Provided passage
Disabling CRD Status Report

CRD status reporting is useful for troubleshooting, making it useful to enable in general. However, for large clusters with a lot of nodes or BGP policies, CRD status reporting may add a significant API server load. To disable status reporting, set the bgpControlPlane.statusReport.enabled Helm value to false. Doing so disables status reporting and clears the currently reported status.

Logs

BGP Control Plane logs can be found in the Cilium operator (only for BGPv2) and the Cilium agent logs.

The operator logs are tagged with subsys=bgp-cp-operator. You can use this tag to filter the logs as in the following example:

kubectl -n kube-system logs <cilium operator pod name> | grep "subsys=bgp-cp-operator"

The agent logs are tagged with subsys=bgp-control-plane. You can use this tag to filter the logs as in the following example:

kubectl -n kube-system logs <cilium agent pod name> | grep "subsys=bgp-control-plane"

Dataset section
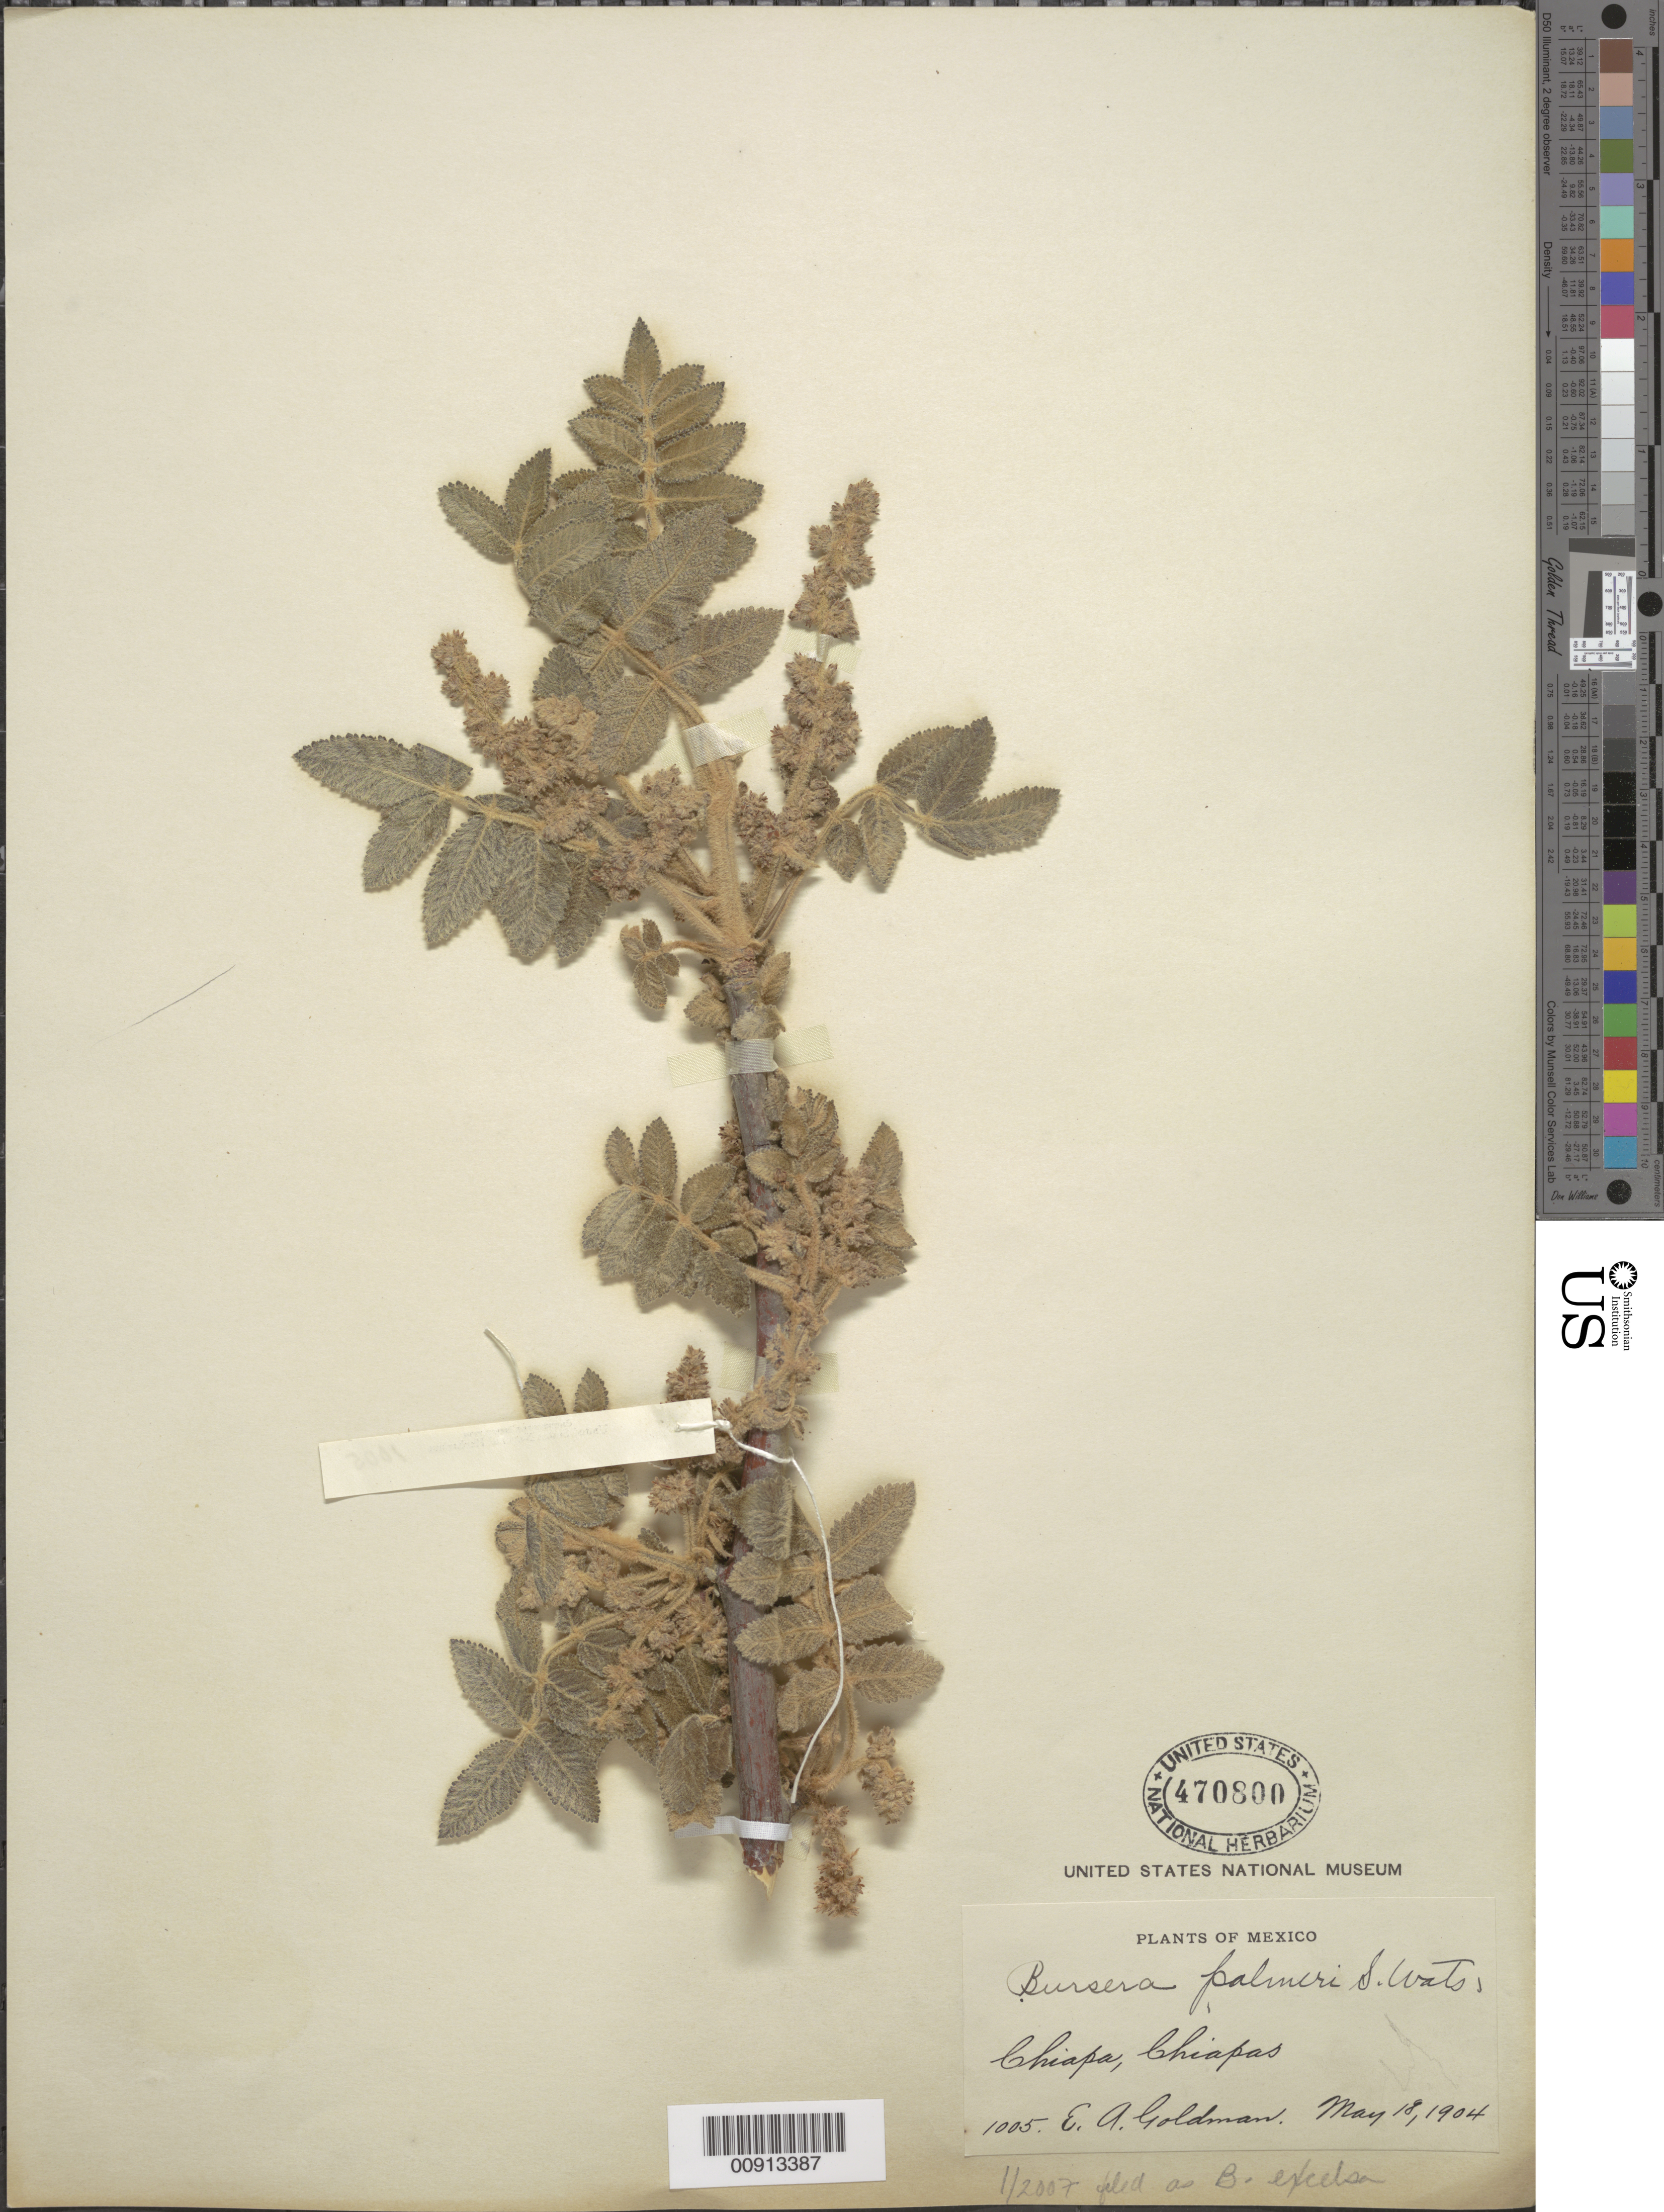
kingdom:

Stated task A
Reproduce the portion of the Cilium BGP passage starting with "CRD status reporting is" and going on through "Cilium agent logs.".
Stated task B
Answer these questions using the Cilium BGP passage:
(i) Which Helm value must be set to false to disable CRD status reporting?
(ii) Which tag marks the Cilium operator logs?
(iii) Which tag marks the Cilium agent logs?

Exercise result A
CRD status reporting is useful for troubleshooting, making it useful to enable in general. However, for large clusters with a lot of nodes or BGP policies, CRD status reporting may add a significant API server load. To disable status reporting, set the bgpControlPlane.statusReport.enabled Helm value to false. Doing so disables status reporting and clears the currently reported status.

Logs

BGP Control Plane logs can be found in the Cilium operator (only for BGPv2) and the Cilium agent logs.

Exercise result B
(i) bgpControlPlane.statusReport.enabled
(ii) subsys=bgp-cp-operator
(iii) subsys=bgp-control-plane